Sem ressentimentos, claro
A praia era um lugar de gente nova, de famílias com as mães enfiadas em fatos de banho grandes e a distribuir comida pela prole, sempre esfomeada
O dia amanheceu limpo e eu fiz-me ao caminho, um percurso que conheço de cor e que me leva às praias onde passei os verões dos últimos 35 anos. Ficam ali mesmo, perto, na linha de costa antes de jardins e hotéis, mas são como que um refúgio, um lugar onde estendo a toalha e desligo do mundo atrás de mim. Antes, quando saltava do 12 na paragem do Savoy com sandes de ovos mexidos e chouriço e bronzeador a cheirar a coco na mochila, pareciam mais longe, era preciso cortar por estradas rodeadas de canas e bananeiras.
E isso dava a sensação de ser outro mundo, muito diferente do que ficava lá em cima, no Laranjal, onde a vida era uma mistura estranha de campo, autocarros a forçar os travões na curva e música pedida a passar em alto e bom som nos rádios a pilhas da vizinhança. Ou as canções do Júlio Iglésias e do Roberto Carlos a rodar uma vez e outra vez no gira-discos. Perto do mar, soprava uma brisa que trazia bocados de conversas cortados pelo ‘splash’ de alguém a cair na água. As raparigas circulavam aos pares, enquanto grupos de rapazes patrulhavam a praia e uns e outros avaliavam-se.
As bonitas, os bonitos, os mais populares, os esquisitos e os outros todos, os invisíveis. A praia era um lugar de gente nova, de famílias com as mães enfiadas em fatos de banho grandes e a distribuir comida pela prole, sempre esfomeada. O ar do mar aguçava o apetite e era por isso que, a meio da manhã e, na verdade a todas as horas, havia fila para comprar wafles que nada fazia mais sucesso. Se calhar dividia o pódio com aquelas viagens alucinadas pelo tobogan abaixo, às vezes de pés e outras de cabeça. Eu entrara naquela idade em que somos metade crianças felizes e divertidas, metade adolescentes daquelas que reviram os olhos a tudo e sonham com príncipes.
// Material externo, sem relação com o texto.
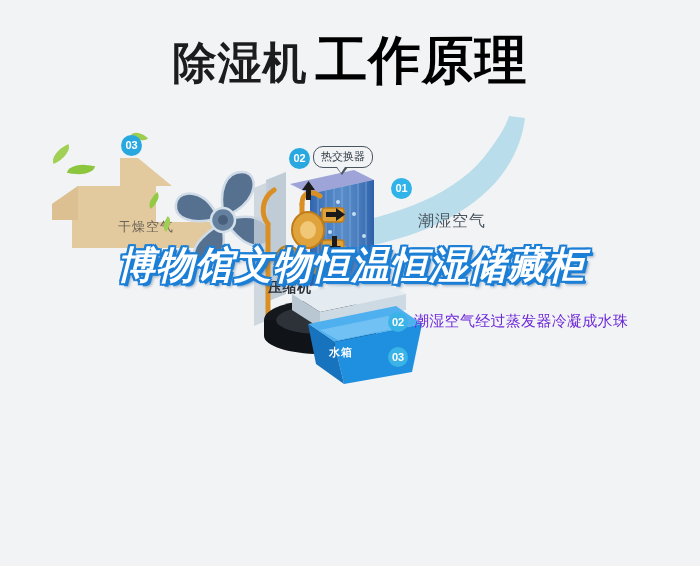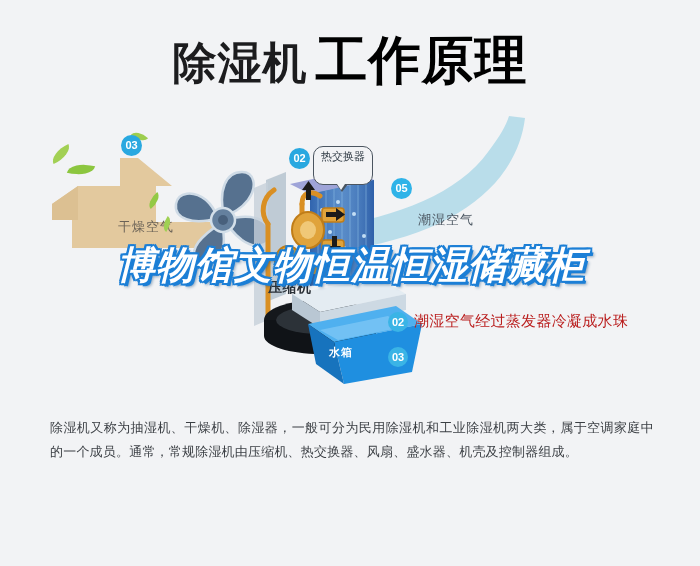--- a/index.html
+++ b/index.html
@@ -82,21 +82,21 @@
     font-size: 13px;
     color: #6a6257;
     letter-spacing: 1px;
     white-space: nowrap;
   }
 
   .wet-label {
     position: absolute;
     left: 418px;
     top: 103px;
-    font-size: 13px;
+    font-size: 16px;
     color: #4a5560;
     letter-spacing: 1px;
     white-space: nowrap;
   }
 
   
   .leaf {
     position: absolute;
     width: 22px; height: 12px;
     background: #8cc63f;
@@ -143,21 +143,21 @@
   }
   .badge.b03d { left: 121px; top: 27px; }
   .badge.b02d { left: 289px; top: 40px; }
   .badge.b01d { left: 391px; top: 70px; background:#2fb3e8; }
 
   
   .callout {
     position: absolute;
     left: 313px;
     top: 38px;
-    padding: 2px 7px 20px;
+    padding: 2px 7px 3px;
     background: #f2f3f5;
     border: 1.6px solid #4b5560;
     border-radius: 10px;
     font-size: 11px;
     color: #2f3a44;
     white-space: nowrap;
   }
   .callout::after {
     content: "";
     position: absolute;
@@ -222,21 +222,21 @@
     background: #3ab4e6;
     color: #fff;
     font-size: 11px;
     font-weight: bold;
     line-height: 20px;
     text-align: center;
     margin-right: 6px;
   }
   .legend-text {
     font-size: 15px;
-    color: #b91c1c;
+    color: #6d28d9;
     letter-spacing: 0.3px;
   }
   .legend-row.hidden-row { visibility: hidden; height: 0; overflow: hidden; }
 
   
   .watermark {
     position: absolute;
     left: 86px;
     top: 243px;
     width: 530px;
@@ -389,21 +389,21 @@
 
         <path d="M62 180 L150 162 L176 180 L88 198 Z" fill="#4fb0ef"></path>
         <path d="M88 198 L176 180 L166 228 L98 240 Z" fill="#1f8fe0"></path>
         <path d="M62 180 L88 198 L98 240 L70 220 Z" fill="#1773bd"></path>
         <path d="M74 186 L142 172 L158 183 L92 196 Z" fill="#8fd0f7" opacity=".55"></path>
       </svg>
     </div>
 
     <div class="badge b03d">03</div>
     <div class="badge b02d">02</div>
-    <div class="badge b01d">05</div>
+    <div class="badge b01d">01</div>
 
     <div class="callout">热交换器</div>
 
     <span class="comp-label">压缩机</span>
     <span class="tank-label">水箱</span>
 
     <div class="legend">
       <div class="legend-row hidden-row">
         <span class="legend-badge">01</span>
         <span class="legend-text">潮湿空气由机器侧面吸入</span>
@@ -415,16 +415,15 @@
       <div class="legend-row">
         <span class="legend-badge">03</span>
       </div>
     </div>
 
   </div>
 
   <div class="watermark">博物馆文物恒温恒湿储藏柜</div>
 
   <div class="body-copy">
-    <p class="para1">除湿机又称为抽湿机、干燥机、除湿器，一般可分为民用除湿机和工业除湿机两大类，属于空调家庭中的一个成员。通常，常规除湿机由压缩机、热交换器、风扇、盛水器、机壳及控制器组成。</p>
   </div>
 
 </div>
 
 </body></html>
A parte feliz, talvez a parte mais solar e simples, gostava do mar, do tobogan e de queimar o céu da boca com wafles acabadas de fazer. E essa parte de mim vivia dentro do corpo de uma adolescente, de biquini cor-de-rosa às riscas, cabelo revolto e pouco jeito para entender e usar as regras que ligavam os rapazes às raparigas. As histórias começavam sempre pelo olhar e, devo dizer, as miúdas da minha geração percebiam muito de olhares. Se um rapaz fixava muito e de uma certa maneira então era amor ou próximo disso. Lembro-me de pensar como podiam ter tanta certeza. E se aquele olhar fosse para outra rapariga ou fosse porque nos achava gorda demais ou apenas por estar distraído a olhar o vazio?
E do olhar – nesse jogo de tempo e intensidade – seguia-se para o passo seguinte: a delicada arte de ser apresentado ou meter conversa. Os mais atrevidos encontravam uma graçola, aproximavam-se com desculpas ou faziam apresentar por um amigo. Todos os grupos de rapazes tinham um que era popular, simpático, um tipo porreiro que não intimidava as raparigas e fazia as apresentações aos dois que, por andarem a arrastar a asa e se saber disso, ficavam meios zonzos e sem saber o que dizer. “És linda e gosto de ti” ou “és giro e ando a olhar para ti desde que começou o verão” talvez fosse o mais acertado, mas seria muita franqueza para espíritos tão jovens.
Talvez se consiga escrever, talvez seja mais fácil agora, mas para os adolescentes do meu tempo era terrível e assustador, exigia coragem e uma confiança que eu não tinha. Não percebia de olhares, não conseguia articular três frases que fizessem sentido no momento exacto das apresentações e não estava ainda preparada para desistir de mergulhar no mar, de correr para o tobogan ou deixar de comer com aquela convicção das crianças. E de como tudo isso me parecia o melhor da praia, mesmo que tenha alimentado, em segredo, uma ou outra paixoneta.
Sem ressentimentos, claro. A adolescente que eu era sabia que, se calhar, não tinha as qualidades para arrebatar corações como nos filmes e nos livros. E, nem por isso, deixei de apanhar o 12 para viver os melhores dias da minha adolescência.